La importancia de ir hacia alguna parte

Reconozco que se me da mejor contar las historias si las dibujo. En la cada vez más acuciante deriva que estoy tomando en cuanto a mi lejanía social, encuentro muy estimulante expresarme con lo único que creo que se me da más o menos bien. Dibujar.

Como algunos sabéis, estoy inmerso en varios proyectos relacionados con el mundo del cómic y cada día que pasa descubro algo que me recuerda lo cerca que me encontraba de todo ese mundo sin saberlo.

Sin embargo cuando construyes una historia es importante saber hacia dónde vas, sobre todo cuando se trata de varios capítulos donde debes tener en cuenta que, mientras llegas al final, has de saber “cerrar” cada entrega y dejar la intriga para el siguiente número.

El rigor histórico de estos proyectos me conduce siempre al mismo punto de investigación y documentación ya usado en otras de mis ilustraciones, como por ejemplo la que hoy os muestro.

Se trata del remolcador Finisterre tirando del malogrado buque mercante español Sierra Aránzazu, en viaje trasatlántico de regreso desde el puerto de Antilla (Cuba) hasta Santander (vía Las Palmas). Es una escena ambientada en 1964 en plena crisis de los misiles y la guerra fría entre EEUU y la Unión Soviética.

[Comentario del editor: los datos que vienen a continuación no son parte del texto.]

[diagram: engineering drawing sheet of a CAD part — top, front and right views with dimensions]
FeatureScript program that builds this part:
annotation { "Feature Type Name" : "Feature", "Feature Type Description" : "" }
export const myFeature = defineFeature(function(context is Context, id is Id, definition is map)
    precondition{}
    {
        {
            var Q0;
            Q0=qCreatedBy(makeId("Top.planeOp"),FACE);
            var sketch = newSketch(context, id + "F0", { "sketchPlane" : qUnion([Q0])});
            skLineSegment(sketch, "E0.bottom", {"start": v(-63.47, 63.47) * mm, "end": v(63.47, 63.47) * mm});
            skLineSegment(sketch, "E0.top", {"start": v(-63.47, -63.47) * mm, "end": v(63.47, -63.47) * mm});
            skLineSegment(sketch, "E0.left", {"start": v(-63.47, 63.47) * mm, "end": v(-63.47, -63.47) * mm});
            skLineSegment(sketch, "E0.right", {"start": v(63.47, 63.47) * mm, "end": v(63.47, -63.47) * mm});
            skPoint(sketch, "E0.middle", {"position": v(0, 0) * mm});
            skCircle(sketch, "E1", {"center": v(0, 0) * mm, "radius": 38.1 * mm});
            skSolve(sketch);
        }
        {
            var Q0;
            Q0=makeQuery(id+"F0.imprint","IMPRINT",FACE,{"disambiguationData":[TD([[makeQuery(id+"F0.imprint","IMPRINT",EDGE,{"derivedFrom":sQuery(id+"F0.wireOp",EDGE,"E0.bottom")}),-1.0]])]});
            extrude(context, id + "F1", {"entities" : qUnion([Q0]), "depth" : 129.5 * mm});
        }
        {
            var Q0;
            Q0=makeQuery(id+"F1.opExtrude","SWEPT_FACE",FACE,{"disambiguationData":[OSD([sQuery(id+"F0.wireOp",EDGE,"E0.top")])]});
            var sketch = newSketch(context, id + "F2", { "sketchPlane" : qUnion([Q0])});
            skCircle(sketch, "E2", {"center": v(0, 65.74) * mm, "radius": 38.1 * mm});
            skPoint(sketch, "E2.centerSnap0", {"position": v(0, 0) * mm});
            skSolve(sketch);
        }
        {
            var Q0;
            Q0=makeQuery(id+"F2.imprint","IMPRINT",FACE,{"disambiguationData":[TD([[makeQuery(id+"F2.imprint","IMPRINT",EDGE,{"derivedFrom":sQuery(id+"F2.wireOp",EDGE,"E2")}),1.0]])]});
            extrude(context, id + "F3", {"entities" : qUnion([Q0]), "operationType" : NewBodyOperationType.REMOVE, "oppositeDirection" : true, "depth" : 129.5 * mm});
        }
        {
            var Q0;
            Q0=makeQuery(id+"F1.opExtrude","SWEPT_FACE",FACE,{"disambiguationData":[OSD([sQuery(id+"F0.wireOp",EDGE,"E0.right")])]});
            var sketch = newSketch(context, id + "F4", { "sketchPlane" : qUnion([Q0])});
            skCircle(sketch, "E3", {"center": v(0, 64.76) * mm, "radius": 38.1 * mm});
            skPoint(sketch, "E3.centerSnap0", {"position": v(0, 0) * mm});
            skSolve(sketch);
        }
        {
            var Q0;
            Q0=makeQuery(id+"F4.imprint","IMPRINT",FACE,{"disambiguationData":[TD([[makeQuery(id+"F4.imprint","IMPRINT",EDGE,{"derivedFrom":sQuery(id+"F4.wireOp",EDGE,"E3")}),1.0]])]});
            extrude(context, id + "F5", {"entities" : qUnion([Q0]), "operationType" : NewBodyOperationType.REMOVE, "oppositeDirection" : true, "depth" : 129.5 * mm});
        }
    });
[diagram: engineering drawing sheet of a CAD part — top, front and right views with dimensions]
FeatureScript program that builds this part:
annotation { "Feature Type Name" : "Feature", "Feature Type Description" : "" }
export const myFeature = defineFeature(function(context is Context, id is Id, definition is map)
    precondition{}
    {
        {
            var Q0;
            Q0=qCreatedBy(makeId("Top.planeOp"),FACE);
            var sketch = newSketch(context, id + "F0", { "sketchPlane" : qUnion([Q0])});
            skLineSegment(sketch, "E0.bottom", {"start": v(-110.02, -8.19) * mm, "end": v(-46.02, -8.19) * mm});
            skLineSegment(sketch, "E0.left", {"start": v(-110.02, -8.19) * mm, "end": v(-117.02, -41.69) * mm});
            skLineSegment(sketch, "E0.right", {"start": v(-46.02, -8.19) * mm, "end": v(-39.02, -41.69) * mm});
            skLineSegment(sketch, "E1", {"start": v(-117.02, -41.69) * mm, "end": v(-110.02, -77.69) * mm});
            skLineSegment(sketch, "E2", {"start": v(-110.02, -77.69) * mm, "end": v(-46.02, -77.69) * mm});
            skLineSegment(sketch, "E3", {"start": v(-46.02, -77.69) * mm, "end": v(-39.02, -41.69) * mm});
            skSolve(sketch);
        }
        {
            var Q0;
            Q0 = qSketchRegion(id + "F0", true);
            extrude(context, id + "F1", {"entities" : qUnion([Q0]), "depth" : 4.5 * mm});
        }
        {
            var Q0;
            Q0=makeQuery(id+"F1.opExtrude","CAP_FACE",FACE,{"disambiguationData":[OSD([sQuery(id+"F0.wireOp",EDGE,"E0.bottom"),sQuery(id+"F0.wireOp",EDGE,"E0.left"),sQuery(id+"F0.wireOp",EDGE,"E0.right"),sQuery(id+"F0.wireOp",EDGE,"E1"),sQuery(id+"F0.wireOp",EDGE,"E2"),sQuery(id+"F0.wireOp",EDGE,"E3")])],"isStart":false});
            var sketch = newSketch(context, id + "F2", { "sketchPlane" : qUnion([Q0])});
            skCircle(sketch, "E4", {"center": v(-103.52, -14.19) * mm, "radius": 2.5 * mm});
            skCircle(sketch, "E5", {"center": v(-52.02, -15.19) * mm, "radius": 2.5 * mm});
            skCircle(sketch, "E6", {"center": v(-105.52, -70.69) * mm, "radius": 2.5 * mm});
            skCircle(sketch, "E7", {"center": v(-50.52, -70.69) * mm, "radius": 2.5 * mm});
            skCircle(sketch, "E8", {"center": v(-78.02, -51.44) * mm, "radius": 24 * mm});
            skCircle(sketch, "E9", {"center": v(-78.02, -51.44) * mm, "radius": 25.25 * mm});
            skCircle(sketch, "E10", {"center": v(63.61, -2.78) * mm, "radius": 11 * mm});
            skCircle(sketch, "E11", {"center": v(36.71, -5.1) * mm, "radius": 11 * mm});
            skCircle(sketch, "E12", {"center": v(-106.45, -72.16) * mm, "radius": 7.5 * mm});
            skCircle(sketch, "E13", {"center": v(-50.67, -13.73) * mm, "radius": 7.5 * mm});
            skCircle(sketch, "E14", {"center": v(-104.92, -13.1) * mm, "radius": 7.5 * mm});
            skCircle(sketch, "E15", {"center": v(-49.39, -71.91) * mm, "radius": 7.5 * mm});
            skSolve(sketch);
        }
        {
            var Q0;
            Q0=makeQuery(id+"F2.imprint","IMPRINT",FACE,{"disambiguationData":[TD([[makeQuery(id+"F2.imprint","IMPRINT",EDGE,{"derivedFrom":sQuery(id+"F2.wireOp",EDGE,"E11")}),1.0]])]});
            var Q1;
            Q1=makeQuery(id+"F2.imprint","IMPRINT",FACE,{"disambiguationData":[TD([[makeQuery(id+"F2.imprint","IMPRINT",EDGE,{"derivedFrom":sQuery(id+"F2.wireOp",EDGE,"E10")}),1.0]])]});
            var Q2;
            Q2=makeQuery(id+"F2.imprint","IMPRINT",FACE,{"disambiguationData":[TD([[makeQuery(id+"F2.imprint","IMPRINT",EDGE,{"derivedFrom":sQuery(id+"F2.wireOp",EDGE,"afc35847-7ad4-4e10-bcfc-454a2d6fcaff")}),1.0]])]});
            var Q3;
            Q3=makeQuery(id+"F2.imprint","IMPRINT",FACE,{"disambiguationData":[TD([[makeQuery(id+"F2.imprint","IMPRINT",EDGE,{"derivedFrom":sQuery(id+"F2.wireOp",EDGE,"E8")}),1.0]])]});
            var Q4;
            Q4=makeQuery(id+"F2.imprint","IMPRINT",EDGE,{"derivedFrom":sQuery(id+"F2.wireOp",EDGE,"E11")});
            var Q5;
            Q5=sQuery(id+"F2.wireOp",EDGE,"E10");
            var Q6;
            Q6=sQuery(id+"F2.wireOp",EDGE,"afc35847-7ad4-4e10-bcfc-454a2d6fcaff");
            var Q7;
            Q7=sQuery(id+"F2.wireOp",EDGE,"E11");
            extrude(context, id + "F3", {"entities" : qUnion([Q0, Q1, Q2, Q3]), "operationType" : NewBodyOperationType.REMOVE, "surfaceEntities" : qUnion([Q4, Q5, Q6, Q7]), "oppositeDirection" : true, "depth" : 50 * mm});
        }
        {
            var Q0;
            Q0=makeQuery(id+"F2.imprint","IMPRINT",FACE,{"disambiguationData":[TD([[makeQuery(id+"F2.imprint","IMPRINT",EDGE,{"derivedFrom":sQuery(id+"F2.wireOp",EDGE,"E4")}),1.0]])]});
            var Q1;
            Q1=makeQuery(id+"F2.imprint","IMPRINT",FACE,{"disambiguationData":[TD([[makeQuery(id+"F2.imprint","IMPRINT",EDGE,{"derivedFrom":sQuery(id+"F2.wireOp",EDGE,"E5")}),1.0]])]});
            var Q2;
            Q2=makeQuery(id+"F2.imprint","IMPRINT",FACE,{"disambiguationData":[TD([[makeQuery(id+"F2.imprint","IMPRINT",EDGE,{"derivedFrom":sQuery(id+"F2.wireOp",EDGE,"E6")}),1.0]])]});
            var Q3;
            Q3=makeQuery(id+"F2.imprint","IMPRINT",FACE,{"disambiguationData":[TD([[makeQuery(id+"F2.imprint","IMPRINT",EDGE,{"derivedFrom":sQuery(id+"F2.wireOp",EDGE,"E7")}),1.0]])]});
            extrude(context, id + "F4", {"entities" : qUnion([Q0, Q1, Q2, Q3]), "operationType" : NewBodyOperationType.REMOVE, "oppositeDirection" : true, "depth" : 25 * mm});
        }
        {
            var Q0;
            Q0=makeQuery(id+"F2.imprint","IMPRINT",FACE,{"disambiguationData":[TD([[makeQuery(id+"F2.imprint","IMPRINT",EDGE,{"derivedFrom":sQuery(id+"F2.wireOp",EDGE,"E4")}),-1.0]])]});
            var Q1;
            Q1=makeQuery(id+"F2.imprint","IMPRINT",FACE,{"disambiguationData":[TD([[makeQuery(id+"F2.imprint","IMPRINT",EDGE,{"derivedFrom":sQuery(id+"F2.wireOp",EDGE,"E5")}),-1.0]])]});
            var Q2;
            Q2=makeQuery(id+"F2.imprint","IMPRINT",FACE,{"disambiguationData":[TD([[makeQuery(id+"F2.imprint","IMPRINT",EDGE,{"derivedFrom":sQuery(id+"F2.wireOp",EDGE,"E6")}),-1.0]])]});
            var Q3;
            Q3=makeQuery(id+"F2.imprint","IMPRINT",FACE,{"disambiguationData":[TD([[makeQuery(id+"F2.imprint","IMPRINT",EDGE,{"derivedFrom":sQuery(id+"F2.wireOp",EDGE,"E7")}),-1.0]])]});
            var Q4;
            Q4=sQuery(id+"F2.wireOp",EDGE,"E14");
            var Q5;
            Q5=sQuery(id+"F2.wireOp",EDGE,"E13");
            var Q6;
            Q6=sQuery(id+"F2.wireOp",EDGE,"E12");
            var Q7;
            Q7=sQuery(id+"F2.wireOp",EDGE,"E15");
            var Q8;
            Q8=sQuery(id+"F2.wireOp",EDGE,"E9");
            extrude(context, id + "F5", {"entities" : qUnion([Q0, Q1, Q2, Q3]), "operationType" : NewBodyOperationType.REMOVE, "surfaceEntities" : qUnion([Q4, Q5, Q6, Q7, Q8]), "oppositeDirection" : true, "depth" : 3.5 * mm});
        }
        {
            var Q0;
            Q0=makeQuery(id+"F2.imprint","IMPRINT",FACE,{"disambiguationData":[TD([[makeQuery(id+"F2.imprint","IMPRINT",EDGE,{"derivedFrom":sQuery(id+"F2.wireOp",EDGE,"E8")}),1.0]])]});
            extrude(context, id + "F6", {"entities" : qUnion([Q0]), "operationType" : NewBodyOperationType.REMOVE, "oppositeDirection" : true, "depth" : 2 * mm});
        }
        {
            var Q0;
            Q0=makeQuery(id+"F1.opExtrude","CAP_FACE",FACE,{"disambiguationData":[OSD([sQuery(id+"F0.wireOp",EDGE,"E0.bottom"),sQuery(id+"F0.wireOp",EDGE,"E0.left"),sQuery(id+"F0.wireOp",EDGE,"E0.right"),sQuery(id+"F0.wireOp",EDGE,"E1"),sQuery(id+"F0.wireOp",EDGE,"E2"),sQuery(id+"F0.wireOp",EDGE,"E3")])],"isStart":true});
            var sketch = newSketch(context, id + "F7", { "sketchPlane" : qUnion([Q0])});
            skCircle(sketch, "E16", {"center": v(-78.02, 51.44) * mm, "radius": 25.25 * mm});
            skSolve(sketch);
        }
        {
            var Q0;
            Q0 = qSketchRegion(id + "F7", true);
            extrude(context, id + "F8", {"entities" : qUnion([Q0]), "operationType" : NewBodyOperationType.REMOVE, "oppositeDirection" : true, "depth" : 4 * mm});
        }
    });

Como muchos sabéis este barco fue ametrallado por el gobierno norteamericano en circunstancias todavía sin esclarecer y en el que varios compañeros marinos perdieron la vida. Esta ilustración muestra ese viaje de regreso, algo tortuoso para un remolcador pequeño y de potencia de tiro no apta para viajes trasatlánticos. Sin embargo el valiente remolcador logró llegar a destino.

Esta historia se recopila en el libro HISTORIA DE LA NAVIERA MARÍTIMA DEL NORTE 1957-2008 de Manuel Rodríguez Aguilar en co-edición entre Plimsoll Ediciones Náuticas y Librería Robinson. Su tercera edición está a punto de estar ya en las librerías de la red Robinson.